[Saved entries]
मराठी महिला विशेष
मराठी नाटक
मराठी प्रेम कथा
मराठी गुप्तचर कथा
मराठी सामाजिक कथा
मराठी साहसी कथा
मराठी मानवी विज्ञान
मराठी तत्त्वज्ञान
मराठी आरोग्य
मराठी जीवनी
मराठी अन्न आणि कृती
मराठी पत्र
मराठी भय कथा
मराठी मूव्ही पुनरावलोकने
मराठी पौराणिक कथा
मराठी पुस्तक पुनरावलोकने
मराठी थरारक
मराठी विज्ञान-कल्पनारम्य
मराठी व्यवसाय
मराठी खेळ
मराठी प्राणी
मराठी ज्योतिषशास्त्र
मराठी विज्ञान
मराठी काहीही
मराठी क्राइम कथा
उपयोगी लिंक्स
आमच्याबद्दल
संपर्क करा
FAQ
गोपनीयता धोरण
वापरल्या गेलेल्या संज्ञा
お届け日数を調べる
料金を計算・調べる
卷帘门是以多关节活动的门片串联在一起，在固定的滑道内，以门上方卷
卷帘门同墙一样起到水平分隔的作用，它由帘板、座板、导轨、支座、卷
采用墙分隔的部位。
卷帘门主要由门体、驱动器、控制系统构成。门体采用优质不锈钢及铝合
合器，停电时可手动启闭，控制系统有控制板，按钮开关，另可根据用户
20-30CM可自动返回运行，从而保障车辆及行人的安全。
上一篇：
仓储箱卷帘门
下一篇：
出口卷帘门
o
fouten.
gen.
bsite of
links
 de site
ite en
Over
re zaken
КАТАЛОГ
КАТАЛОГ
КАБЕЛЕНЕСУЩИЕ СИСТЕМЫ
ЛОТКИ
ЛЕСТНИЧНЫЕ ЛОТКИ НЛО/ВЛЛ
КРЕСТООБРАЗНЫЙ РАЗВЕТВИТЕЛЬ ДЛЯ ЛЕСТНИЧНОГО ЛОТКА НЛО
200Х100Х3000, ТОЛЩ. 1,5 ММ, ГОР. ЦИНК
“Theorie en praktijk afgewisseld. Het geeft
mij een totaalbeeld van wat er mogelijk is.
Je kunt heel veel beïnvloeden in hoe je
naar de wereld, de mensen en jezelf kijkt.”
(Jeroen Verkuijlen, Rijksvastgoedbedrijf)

*Problem requirements*
Write out every line of the saved entries word for word, in the same order.

*Result for this task*
मराठी महिला विशेष
मराठी नाटक
मराठी प्रेम कथा
मराठी गुप्तचर कथा
मराठी सामाजिक कथा
मराठी साहसी कथा
मराठी मानवी विज्ञान
मराठी तत्त्वज्ञान
मराठी आरोग्य
मराठी जीवनी
मराठी अन्न आणि कृती
मराठी पत्र
मराठी भय कथा
मराठी मूव्ही पुनरावलोकने
मराठी पौराणिक कथा
मराठी पुस्तक पुनरावलोकने
मराठी थरारक
मराठी विज्ञान-कल्पनारम्य
मराठी व्यवसाय
मराठी खेळ
मराठी प्राणी
मराठी ज्योतिषशास्त्र
मराठी विज्ञान
मराठी काहीही
मराठी क्राइम कथा
उपयोगी लिंक्स
आमच्याबद्दल
संपर्क करा
FAQ
गोपनीयता धोरण
वापरल्या गेलेल्या संज्ञा
お届け日数を調べる
料金を計算・調べる
卷帘门是以多关节活动的门片串联在一起，在固定的滑道内，以门上方卷
卷帘门同墙一样起到水平分隔的作用，它由帘板、座板、导轨、支座、卷
采用墙分隔的部位。
卷帘门主要由门体、驱动器、控制系统构成。门体采用优质不锈钢及铝合
合器，停电时可手动启闭，控制系统有控制板，按钮开关，另可根据用户
20-30CM可自动返回运行，从而保障车辆及行人的安全。
上一篇：
仓储箱卷帘门
下一篇：
出口卷帘门
o
fouten.
gen.
bsite of
links
 de site
ite en
Over
re zaken
КАТАЛОГ
КАТАЛОГ
КАБЕЛЕНЕСУЩИЕ СИСТЕМЫ
ЛОТКИ
ЛЕСТНИЧНЫЕ ЛОТКИ НЛО/ВЛЛ
КРЕСТООБРАЗНЫЙ РАЗВЕТВИТЕЛЬ ДЛЯ ЛЕСТНИЧНОГО ЛОТКА НЛО
200Х100Х3000, ТОЛЩ. 1,5 ММ, ГОР. ЦИНК
“Theorie en praktijk afgewisseld. Het geeft
mij een totaalbeeld van wat er mogelijk is.
Je kunt heel veel beïnvloeden in hoe je
naar de wereld, de mensen en jezelf kijkt.”
(Jeroen Verkuijlen, Rijksvastgoedbedrijf)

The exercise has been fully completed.